=== Work instructions ===
Find the line containing "Tento specialista nenabízí". Reproduce it and every line after it up to the end of the records, exactly as written.

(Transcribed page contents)

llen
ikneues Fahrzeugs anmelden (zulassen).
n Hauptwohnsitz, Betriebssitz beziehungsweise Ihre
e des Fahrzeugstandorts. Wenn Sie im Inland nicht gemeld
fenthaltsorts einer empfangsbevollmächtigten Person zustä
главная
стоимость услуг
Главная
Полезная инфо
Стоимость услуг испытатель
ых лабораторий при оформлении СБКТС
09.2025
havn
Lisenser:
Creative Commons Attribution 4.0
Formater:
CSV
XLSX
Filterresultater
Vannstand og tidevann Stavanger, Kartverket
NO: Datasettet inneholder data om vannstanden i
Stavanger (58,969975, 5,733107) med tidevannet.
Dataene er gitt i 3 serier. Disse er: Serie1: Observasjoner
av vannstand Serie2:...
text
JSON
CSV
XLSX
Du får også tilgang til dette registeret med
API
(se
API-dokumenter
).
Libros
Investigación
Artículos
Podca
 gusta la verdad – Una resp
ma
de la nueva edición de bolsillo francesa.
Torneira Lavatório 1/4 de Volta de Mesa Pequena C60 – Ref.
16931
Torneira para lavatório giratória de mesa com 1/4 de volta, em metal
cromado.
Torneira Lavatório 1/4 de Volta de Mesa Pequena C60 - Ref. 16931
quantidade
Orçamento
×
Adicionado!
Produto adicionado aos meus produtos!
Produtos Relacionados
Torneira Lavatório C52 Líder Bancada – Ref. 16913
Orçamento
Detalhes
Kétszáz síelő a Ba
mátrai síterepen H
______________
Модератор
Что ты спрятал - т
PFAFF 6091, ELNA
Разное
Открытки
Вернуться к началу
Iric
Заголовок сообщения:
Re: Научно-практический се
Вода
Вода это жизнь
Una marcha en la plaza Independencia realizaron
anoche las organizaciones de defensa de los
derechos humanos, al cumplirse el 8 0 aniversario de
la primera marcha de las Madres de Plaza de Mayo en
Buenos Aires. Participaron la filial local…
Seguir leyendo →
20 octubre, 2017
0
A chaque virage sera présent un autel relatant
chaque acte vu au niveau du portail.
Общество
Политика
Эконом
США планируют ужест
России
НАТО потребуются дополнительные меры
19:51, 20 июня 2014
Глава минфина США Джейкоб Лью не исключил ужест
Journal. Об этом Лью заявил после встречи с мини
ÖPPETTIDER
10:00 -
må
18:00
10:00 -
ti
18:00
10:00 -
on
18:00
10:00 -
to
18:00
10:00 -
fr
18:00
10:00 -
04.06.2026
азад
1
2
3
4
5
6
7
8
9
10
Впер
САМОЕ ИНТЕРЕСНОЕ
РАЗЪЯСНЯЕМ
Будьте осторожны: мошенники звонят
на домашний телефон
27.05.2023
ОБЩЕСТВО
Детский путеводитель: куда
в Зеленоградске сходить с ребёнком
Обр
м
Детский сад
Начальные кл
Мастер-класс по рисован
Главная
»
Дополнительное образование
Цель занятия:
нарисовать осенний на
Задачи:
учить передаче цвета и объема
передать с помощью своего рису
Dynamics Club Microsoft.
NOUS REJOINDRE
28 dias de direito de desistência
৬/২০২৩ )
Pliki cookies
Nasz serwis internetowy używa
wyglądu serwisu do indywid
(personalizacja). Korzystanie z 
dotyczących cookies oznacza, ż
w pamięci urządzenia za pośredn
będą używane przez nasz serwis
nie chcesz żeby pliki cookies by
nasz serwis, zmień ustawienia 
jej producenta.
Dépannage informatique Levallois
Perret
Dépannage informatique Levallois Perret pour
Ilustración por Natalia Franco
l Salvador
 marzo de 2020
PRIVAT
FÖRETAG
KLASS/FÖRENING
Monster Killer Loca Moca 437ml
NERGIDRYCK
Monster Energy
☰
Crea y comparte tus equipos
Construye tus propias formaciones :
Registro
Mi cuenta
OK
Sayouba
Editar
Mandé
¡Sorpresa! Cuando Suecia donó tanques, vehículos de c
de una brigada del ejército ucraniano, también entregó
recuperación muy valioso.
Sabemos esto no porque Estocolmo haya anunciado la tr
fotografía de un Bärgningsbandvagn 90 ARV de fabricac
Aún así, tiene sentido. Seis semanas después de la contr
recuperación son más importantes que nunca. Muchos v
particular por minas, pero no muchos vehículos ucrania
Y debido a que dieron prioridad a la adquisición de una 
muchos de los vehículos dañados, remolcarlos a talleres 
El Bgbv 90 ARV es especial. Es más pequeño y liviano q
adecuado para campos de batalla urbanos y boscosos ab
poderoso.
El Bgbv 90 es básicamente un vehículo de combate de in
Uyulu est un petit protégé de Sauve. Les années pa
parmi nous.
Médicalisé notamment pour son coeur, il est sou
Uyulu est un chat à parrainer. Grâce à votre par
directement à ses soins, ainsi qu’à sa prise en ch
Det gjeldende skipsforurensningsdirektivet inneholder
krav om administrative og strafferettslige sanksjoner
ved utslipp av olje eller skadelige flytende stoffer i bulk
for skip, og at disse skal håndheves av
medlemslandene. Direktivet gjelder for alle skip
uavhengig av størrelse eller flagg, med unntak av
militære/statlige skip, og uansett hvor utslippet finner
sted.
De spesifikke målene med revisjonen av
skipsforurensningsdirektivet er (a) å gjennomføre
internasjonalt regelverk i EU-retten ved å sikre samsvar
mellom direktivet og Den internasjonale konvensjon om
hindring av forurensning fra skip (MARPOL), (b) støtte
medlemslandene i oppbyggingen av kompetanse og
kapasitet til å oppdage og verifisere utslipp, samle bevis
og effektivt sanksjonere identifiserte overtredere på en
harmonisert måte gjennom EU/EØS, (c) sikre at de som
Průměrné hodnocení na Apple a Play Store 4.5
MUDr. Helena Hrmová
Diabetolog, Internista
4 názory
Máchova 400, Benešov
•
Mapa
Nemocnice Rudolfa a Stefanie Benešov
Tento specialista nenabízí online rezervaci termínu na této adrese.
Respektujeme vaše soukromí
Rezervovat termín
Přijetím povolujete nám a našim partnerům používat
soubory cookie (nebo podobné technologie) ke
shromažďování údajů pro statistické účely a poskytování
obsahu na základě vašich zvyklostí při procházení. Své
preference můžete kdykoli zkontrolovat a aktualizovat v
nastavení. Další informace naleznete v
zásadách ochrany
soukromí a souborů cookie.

=== Result of this task ===
Tento specialista nenabízí online rezervaci termínu na této adrese.
Respektujeme vaše soukromí
Rezervovat termín
Přijetím povolujete nám a našim partnerům používat
soubory cookie (nebo podobné technologie) ke
shromažďování údajů pro statistické účely a poskytování
obsahu na základě vašich zvyklostí při procházení. Své
preference můžete kdykoli zkontrolovat a aktualizovat v
nastavení. Další informace naleznete v
zásadách ochrany
soukromí a souborů cookie.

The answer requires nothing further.